──────── Text passage ────────

Note: To protect the privacy of our members, e-mail addresses have been removed from the archived messages. As a result, some links may be broken.
Jeannie and Peter and Woody,
> This is an awfully big bite for us to chew on Larry...
> couldn't you come up with something more manageable.
Of course not; just not my way. It's the role of devil's advocate and
Socratic gad-fly. Not enough people question the basic assumptions...
Obviously, some things *are* universal: basic communication and
computational skills, general knowledge of world history, a firm grounding
in scientific knowledge, theory and methodology, and, yes, I strongly
include the arts. If pressed to the wall for a reason on the arts, rather
than claim some esoteric "good for the spirit" reason, I think I would place
them under the communication arts. They are, after all, a means for the
individual to comment with others - musically, graphically, etc.
Languages should be taught strictly according to accepted national
linguistic standards. Local dialects and accents are picked up naturally
from the environment, but the students still need to know how to communicate
accurately with others to speak the same language.
Certainly local history should be taught - it gives the student a grounding
in the nature and development of the place where they live; it roots them
and gives them a sense of how local history affects them today on a day to
day basis.

────────

▶ **Activities**
a - Write out the part of the message on schooling between "Note: To protect" and "something more manageable.", inclusive.
b - In the message on schooling, if pressed for a reason to include the arts, under what heading would the writer place them?
c - Carry on writing the message on schooling, starting after its last sentence.

──────── Listed records ────────

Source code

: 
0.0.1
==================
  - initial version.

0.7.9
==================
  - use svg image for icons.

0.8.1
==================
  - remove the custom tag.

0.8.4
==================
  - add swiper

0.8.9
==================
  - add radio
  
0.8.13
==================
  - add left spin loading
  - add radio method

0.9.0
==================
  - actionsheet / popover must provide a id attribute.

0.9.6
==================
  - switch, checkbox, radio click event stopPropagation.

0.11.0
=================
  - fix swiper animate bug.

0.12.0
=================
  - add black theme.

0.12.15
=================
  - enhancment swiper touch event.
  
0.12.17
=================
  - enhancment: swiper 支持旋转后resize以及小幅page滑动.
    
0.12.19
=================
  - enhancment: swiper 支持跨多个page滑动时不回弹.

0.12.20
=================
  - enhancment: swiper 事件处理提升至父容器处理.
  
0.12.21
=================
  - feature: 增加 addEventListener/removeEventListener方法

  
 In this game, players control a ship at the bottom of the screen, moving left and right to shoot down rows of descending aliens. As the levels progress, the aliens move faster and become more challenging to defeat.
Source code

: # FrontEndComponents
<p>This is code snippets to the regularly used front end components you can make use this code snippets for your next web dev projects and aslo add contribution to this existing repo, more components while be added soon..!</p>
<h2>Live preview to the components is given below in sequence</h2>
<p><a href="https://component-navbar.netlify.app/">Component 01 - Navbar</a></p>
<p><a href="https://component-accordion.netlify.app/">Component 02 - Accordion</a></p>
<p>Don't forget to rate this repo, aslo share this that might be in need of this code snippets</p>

────────

▶ **Answers for the tasks**
a -
Note: To protect the privacy of our members, e-mail addresses have been removed from the archived messages. As a result, some links may be broken.
Jeannie and Peter and Woody,
> This is an awfully big bite for us to chew on Larry...
> couldn't you come up with something more manageable.

b - Under the communication arts.

c -
The original question, though, related to Kansas' decision to not teach
evolution. Granted that it is a theory (though a strongly supported
theory), should local school districts be allowed (especially as those
sitting in judgment are more often politicians than academicians) to
"decide" what is and is not valuable knowledge? No one seems to have
questioned teaching Relativity Theory in Science, yet it is a theory
nonetheless (though about as strongly supported as evolution!). What about
the districts which either mandate that teachers not teach, or buy
historical textbooks which 'change' history or leave out "uncomfortable"
sections altogether? Is it alright for them to not teach the fact that the
U.S. was much more violent and untrustworthy toward our indigenous peoples
than many textbooks, teachers and TV shows like to depict? Does anyone
teach that the Indians did not invent scalping until taught it by the
French(?), to prove how many English they had killed? Or that the Indians,
though they did fight with each other, never engaged in Warfare, which seeks
to either eliminate or bring under complete control another group?
What if some local school district decided that you could not teach abstract
impressionism? Too detached from reality, too much 'imagination' and
'fantasy'; or Michelangelo because there are too many nudes?
Sorry, Peter; just more questions...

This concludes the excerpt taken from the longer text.